Exercise details:
What you should give back is a precise copy of the lines below from the one containing "html: <div> <div>" through the one containing "left: 182px ->", with no pictures.

====== Data supplied ======

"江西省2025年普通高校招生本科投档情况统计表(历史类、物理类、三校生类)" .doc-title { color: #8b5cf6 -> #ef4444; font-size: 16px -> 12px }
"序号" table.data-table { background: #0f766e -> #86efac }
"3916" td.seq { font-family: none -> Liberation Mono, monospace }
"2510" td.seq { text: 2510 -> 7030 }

======
====== Data supplied ======

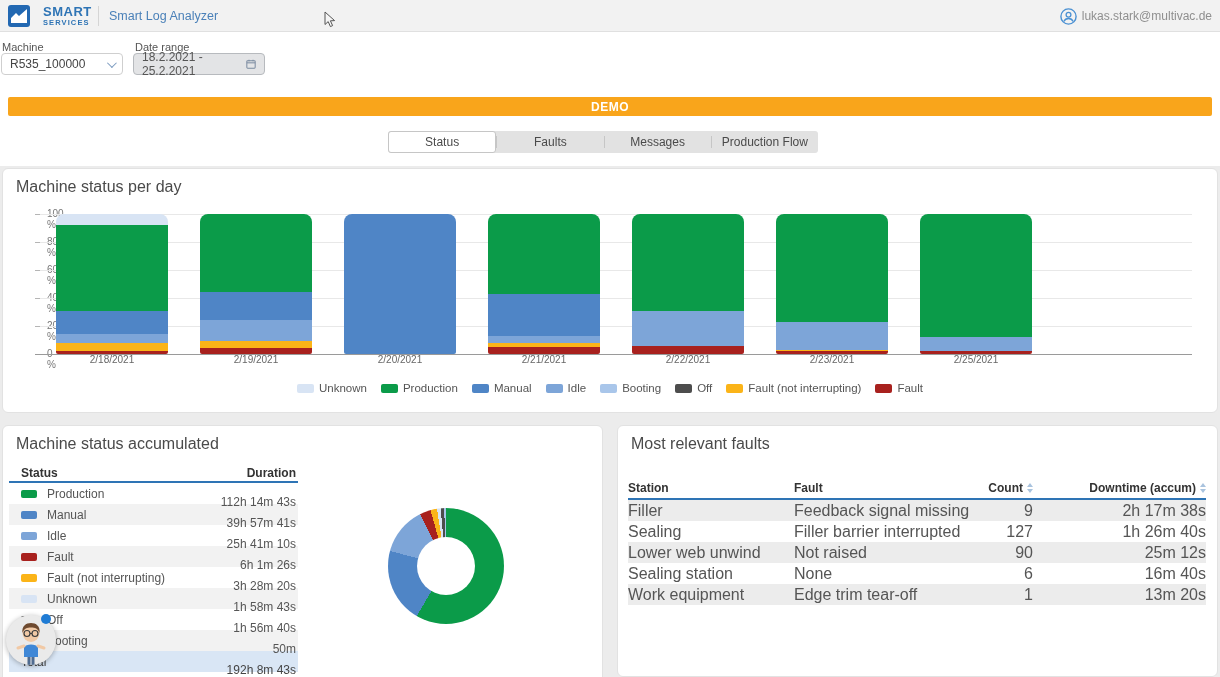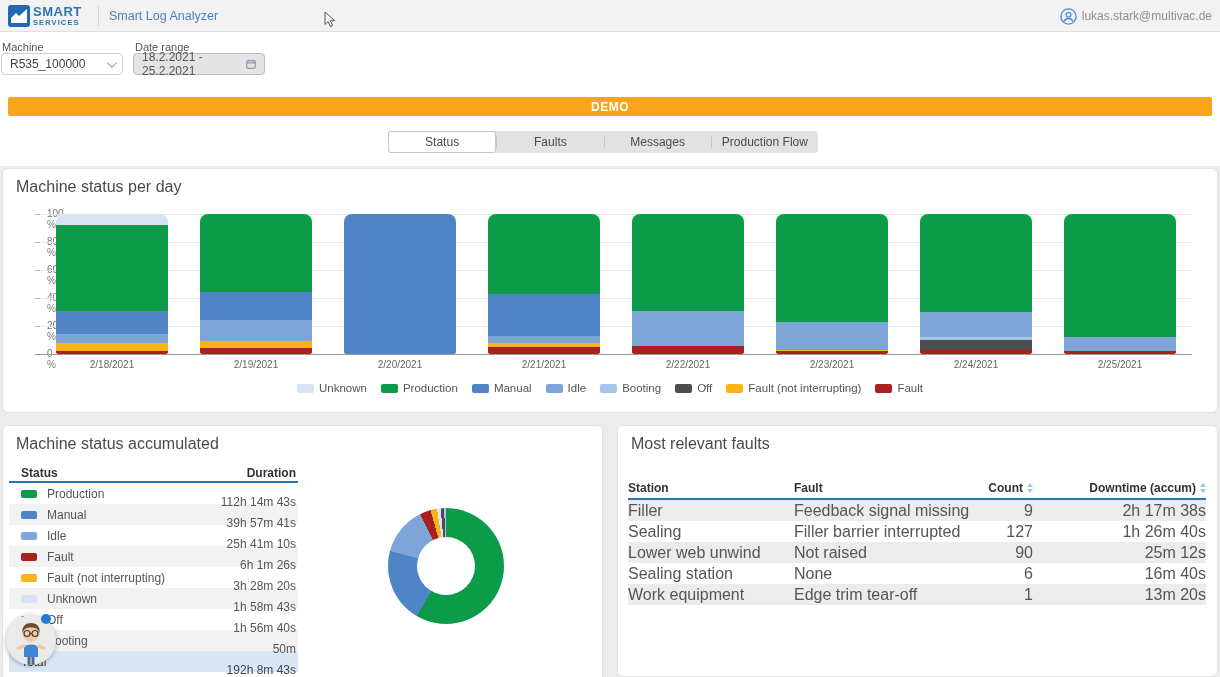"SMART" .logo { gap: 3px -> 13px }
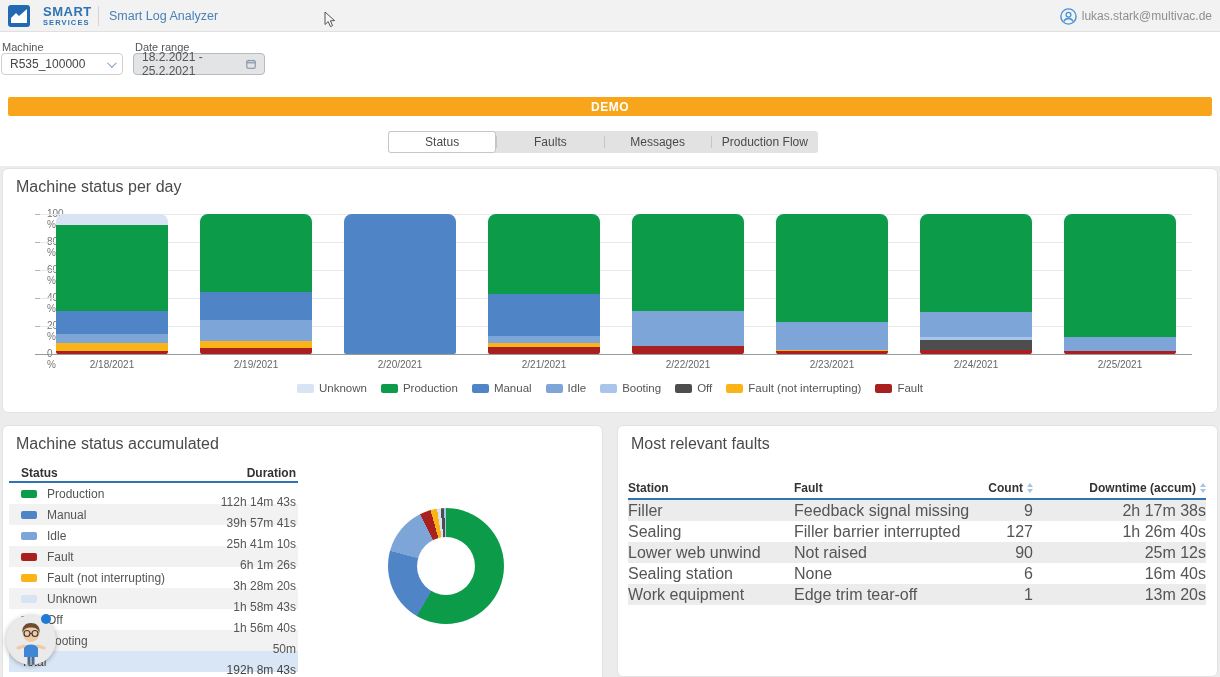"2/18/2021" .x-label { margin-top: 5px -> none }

======
====== Data supplied ======

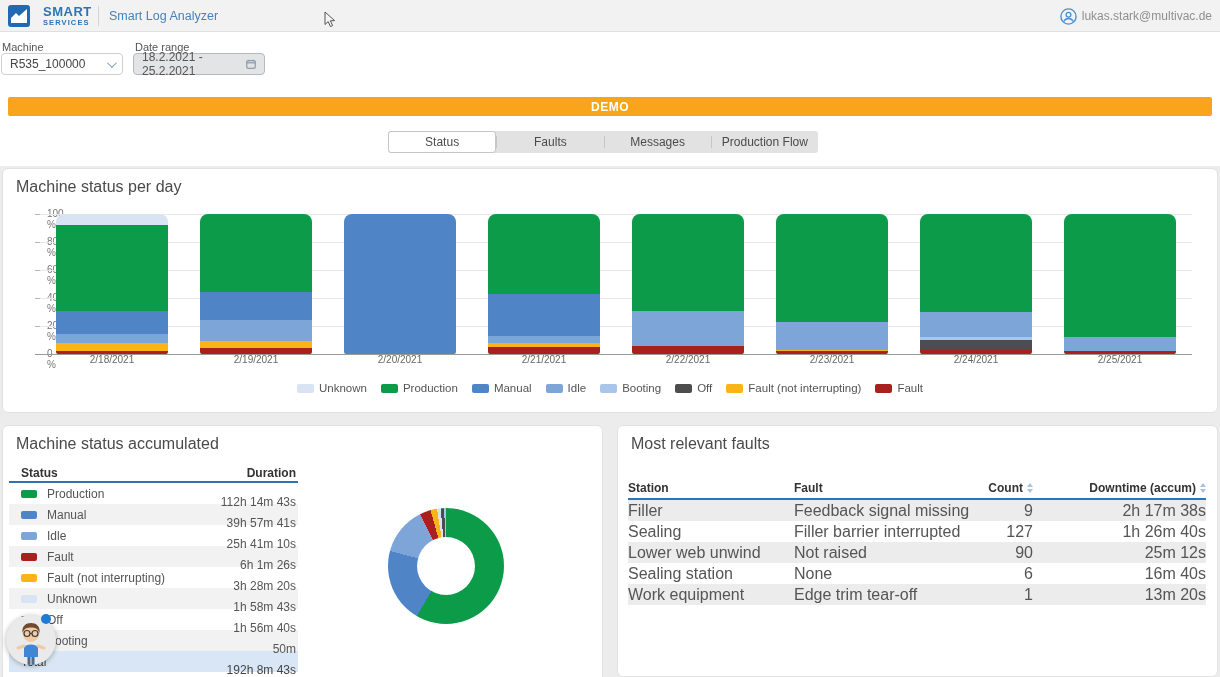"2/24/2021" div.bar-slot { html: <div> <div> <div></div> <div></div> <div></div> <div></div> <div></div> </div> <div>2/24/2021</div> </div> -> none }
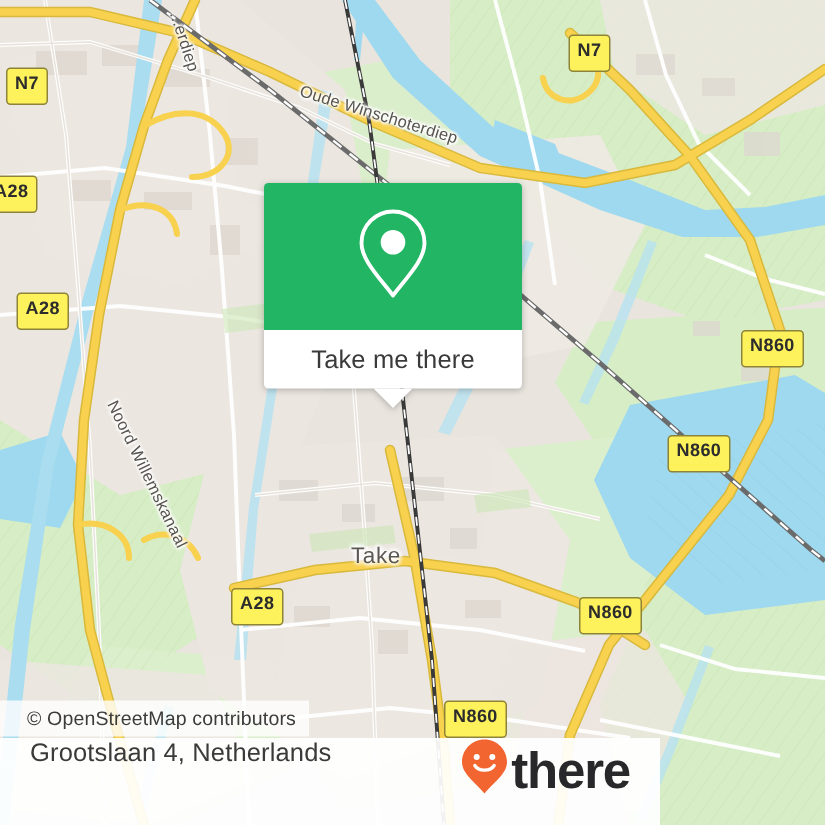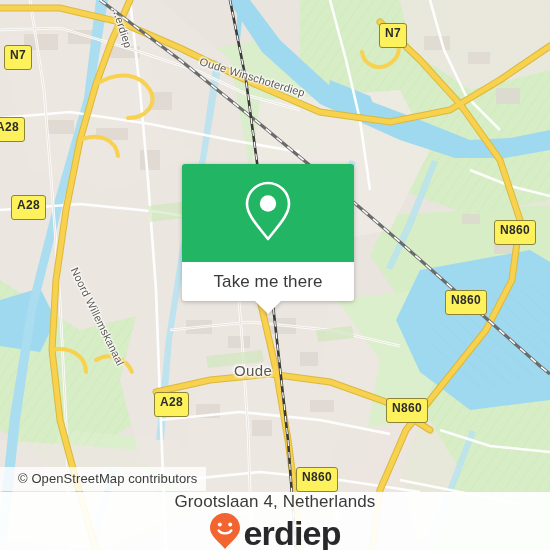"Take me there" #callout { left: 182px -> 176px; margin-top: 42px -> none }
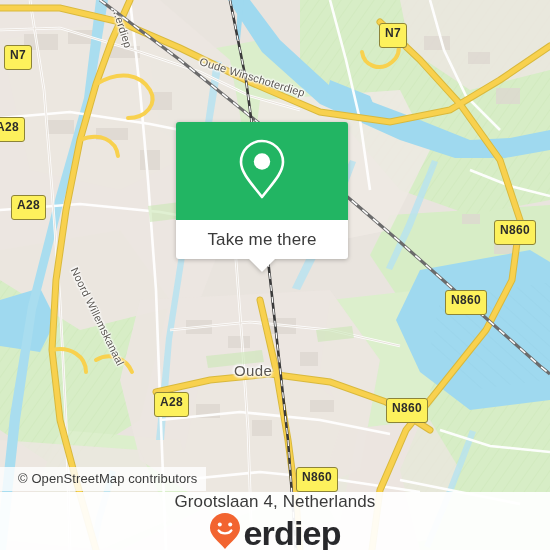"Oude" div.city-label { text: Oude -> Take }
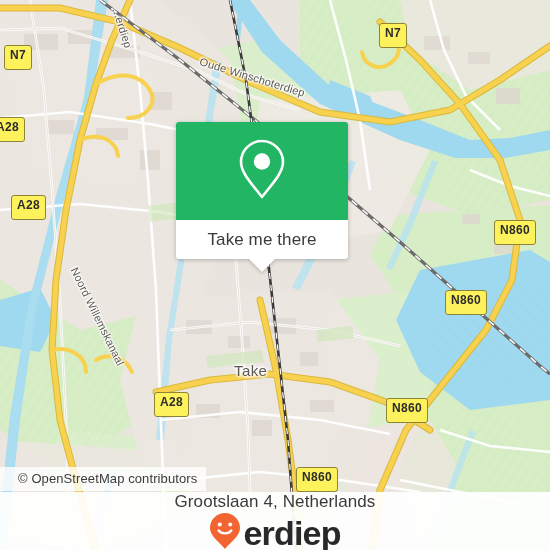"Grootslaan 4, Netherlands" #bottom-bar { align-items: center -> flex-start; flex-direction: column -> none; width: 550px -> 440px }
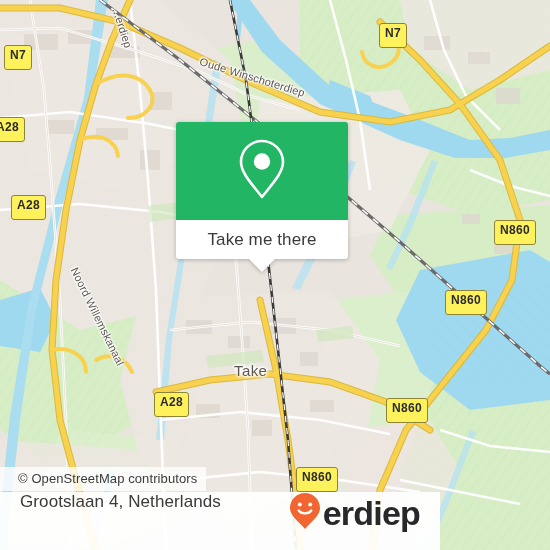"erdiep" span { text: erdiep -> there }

======

Problem solution:
"2/24/2021" div.bar-slot { html: <div> <div> <div></div> <div></div> <div></div> <div></div> <div></div> </div> <div>2/24/2021</div> </div> -> none }
"Take me there" #callout { left: 182px -> 176px; margin-top: 42px -> none }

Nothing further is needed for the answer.